DATA IN THIS EXERCISE:
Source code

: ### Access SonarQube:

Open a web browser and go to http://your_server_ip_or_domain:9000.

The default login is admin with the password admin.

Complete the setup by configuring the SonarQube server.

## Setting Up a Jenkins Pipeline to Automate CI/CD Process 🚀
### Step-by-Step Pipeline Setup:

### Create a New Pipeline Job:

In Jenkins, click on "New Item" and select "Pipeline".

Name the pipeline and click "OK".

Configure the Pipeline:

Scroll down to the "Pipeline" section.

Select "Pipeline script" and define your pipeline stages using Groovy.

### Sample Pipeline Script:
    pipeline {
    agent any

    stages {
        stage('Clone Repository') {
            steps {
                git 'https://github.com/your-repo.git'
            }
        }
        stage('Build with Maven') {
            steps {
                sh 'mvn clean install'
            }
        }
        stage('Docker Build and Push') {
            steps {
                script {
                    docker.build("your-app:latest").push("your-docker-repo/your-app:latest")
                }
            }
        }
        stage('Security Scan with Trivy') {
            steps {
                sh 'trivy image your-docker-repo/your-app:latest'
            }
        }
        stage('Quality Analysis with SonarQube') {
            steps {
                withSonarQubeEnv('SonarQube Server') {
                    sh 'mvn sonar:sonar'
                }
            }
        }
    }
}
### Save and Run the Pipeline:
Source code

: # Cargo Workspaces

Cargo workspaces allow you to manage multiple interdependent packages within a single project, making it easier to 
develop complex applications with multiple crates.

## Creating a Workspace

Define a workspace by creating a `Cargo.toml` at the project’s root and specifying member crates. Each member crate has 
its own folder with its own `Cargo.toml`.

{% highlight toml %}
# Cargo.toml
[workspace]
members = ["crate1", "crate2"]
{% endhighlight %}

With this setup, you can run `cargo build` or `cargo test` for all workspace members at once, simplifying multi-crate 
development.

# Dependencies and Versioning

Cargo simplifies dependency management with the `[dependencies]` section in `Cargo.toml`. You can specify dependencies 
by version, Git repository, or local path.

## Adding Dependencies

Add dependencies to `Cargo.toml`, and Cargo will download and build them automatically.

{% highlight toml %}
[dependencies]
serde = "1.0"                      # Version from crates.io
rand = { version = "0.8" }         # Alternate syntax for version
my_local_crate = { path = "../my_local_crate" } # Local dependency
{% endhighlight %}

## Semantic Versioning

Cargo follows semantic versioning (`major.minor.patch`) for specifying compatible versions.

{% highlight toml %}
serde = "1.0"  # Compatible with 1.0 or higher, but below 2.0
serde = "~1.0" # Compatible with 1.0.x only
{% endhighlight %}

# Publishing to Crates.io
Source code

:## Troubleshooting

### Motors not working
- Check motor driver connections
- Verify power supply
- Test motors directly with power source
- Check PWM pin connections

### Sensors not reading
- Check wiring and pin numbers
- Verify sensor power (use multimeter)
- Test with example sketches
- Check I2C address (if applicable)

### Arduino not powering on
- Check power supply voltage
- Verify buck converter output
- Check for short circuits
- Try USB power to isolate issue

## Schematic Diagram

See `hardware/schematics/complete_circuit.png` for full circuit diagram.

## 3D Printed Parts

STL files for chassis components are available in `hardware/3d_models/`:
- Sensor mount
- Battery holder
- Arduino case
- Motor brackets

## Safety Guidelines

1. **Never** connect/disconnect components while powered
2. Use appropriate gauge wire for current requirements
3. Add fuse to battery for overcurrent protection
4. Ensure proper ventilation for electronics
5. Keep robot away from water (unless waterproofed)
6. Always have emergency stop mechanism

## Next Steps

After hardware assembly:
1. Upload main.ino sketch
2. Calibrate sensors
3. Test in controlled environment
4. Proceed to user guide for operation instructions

EXERCISE REQUIREMENTS: State the number of lines of the preceding material in which the word "supply" is found, and nothing more.

WRITTEN ANSWER: 2